What Happens When A City Loses Its Newspaper?

On Nov. 2, Oakland will join the ranks of Denver, Tucson, Cincinnati and Seattle as a large metropolitan city that has lost at least one daily newspaper. According to the official blog of the John S. & James L. Knight Foundation, the Oakland Tribune will be “rebranded” as the East Bay Tribune. The rebranding process also includes folding in The Fremont Argus, the Alameda Times-Star, the Hayward Daily Review and the West County Times. All papers are owned by the Bay Area News Group.

When a city loses its newspaper, sometimes it’s incorporated into a larger media group, as is the case with the Oakland Tribune. Other times, a newspaper can go on to exist solely as an online entity. Such is the case with the Seattle Post-Intelligencer, which ended publication in March of 2009. The Rocky Mountain News, one of Denver’s daily newspapers, has kept their news website online strictly as a memorial for the print edition.

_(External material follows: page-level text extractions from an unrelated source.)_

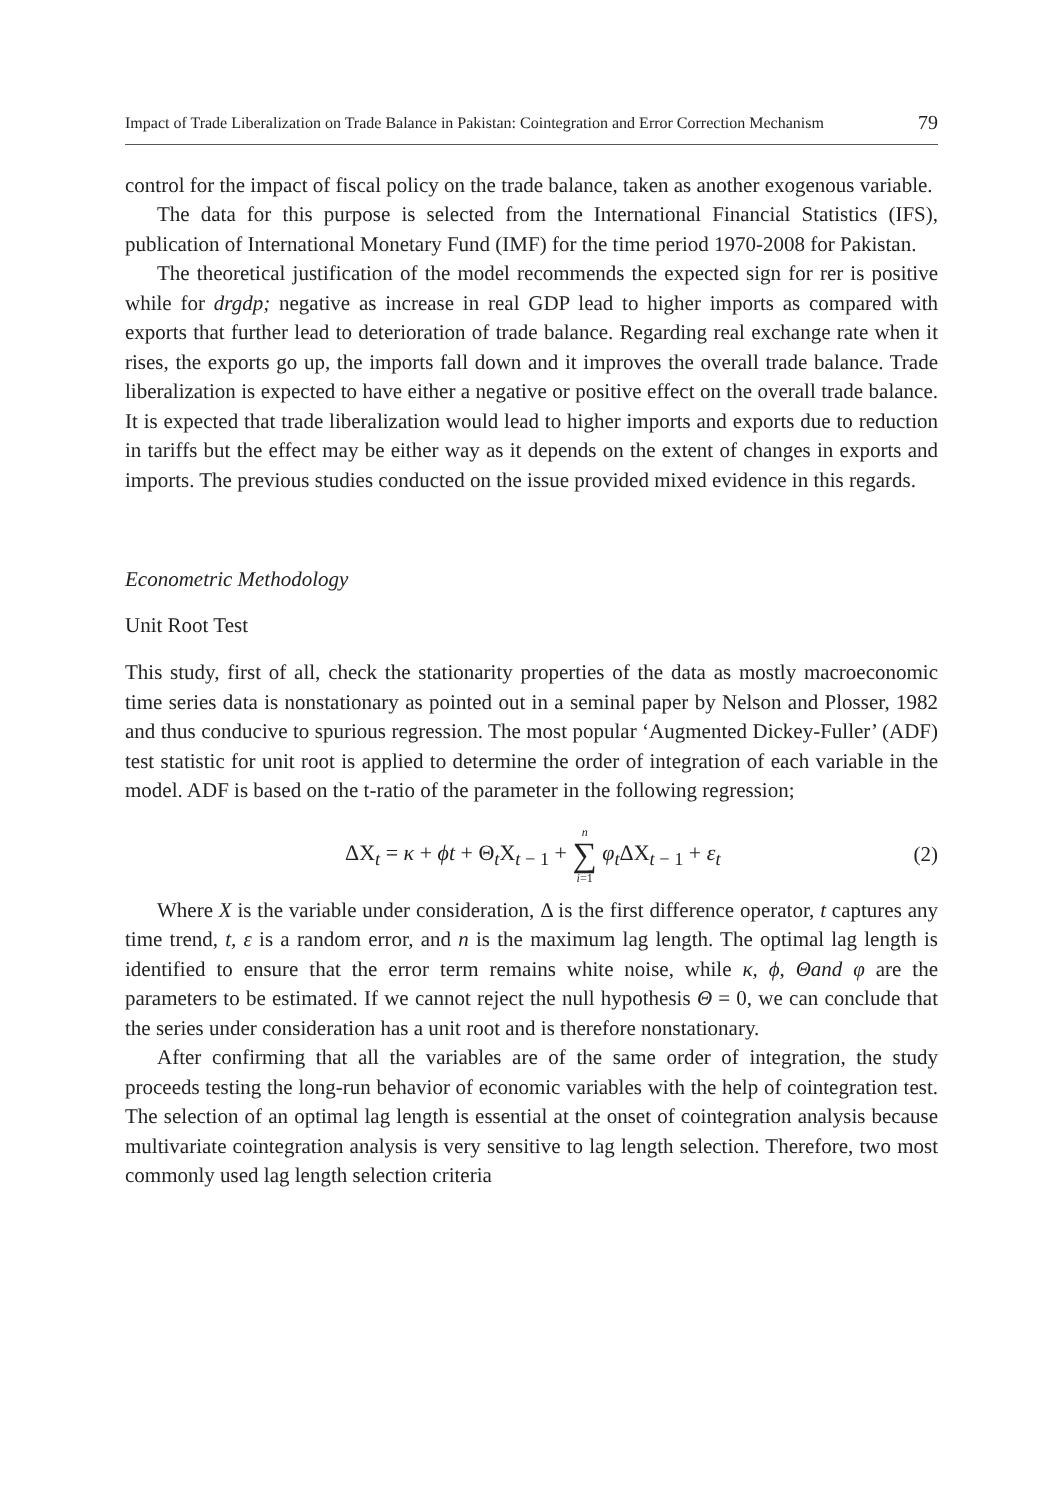Impact of Trade Liberalization on Trade Balance in Pakistan: Cointegration and Error Correction Mechanism 79
control for the impact of fiscal policy on the trade balance, taken as another exogenous variable.
The data for this purpose is selected from the International Financial Statistics (IFS), publication of International Monetary Fund (IMF) for the time period 1970-2008 for Pakistan.
The theoretical justification of the model recommends the expected sign for rer is positive while for drgdp; negative as increase in real GDP lead to higher imports as compared with exports that further lead to deterioration of trade balance. Regarding real exchange rate when it rises, the exports go up, the imports fall down and it improves the overall trade balance. Trade liberalization is expected to have either a negative or positive effect on the overall trade balance. It is expected that trade liberalization would lead to higher imports and exports due to reduction in tariffs but the effect may be either way as it depends on the extent of changes in exports and imports. The previous studies conducted on the issue provided mixed evidence in this regards.
Econometric Methodology
Unit Root Test
This study, first of all, check the stationarity properties of the data as mostly macroeconomic time series data is nonstationary as pointed out in a seminal paper by Nelson and Plosser, 1982 and thus conducive to spurious regression. The most popular ‘Augmented Dickey-Fuller’ (ADF) test statistic for unit root is applied to determine the order of integration of each variable in the model. ADF is based on the t-ratio of the parameter in the following regression;
ΔX<sub>t</sub> = κ + ϕt + Θ<sub>t</sub>X<sub>t − 1</sub> + n ∑ i=1 φ<sub>t</sub> ΔX<sub>t − 1</sub> + ε<sub>t</sub> (2)
Where X is the variable under consideration, Δ is the first difference operator, t captures any time trend, t, ε is a random error, and n is the maximum lag length. The optimal lag length is identified to ensure that the error term remains white noise, while κ, ϕ, Θand φ are the parameters to be estimated. If we cannot reject the null hypothesis Θ = 0, we can conclude that the series under consideration has a unit root and is therefore nonstationary.
After confirming that all the variables are of the same order of integration, the study proceeds testing the long-run behavior of economic variables with the help of cointegration test. The selection of an optimal lag length is essential at the onset of cointegration analysis because multivariate cointegration analysis is very sensitive to lag length selection. Therefore, two most commonly used lag length selection criteria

But the death of a paper also means the loss of jobs, and that’s not a void which a blog can necessarily fill. Newspapers give a community more than just the top story on page one. High school sports, op-ed pieces, insider perspectives on local government, and political endorsements in municipal races are just a few of the topics that local newspapers cover.

The biggest issue at hand is what will happen to the communities which those papers served. In larger cities with other daily newspapers, chances are that the other newspapers will pick up the slack. Hyperlocal websites can also fill the gaps and bring news about and to under-served communities. Good reporting doesn’t necessarily need a newspaper to be brought to the world — blogs and social networks can also be used to tell a story and engage an audience.

In the case of the Oakland Tribune and the other local papers which will be folded into this new conglomerate East Bay Tribune paper, time will tell as to whether or not the whole will be the greater of the sum of its parts.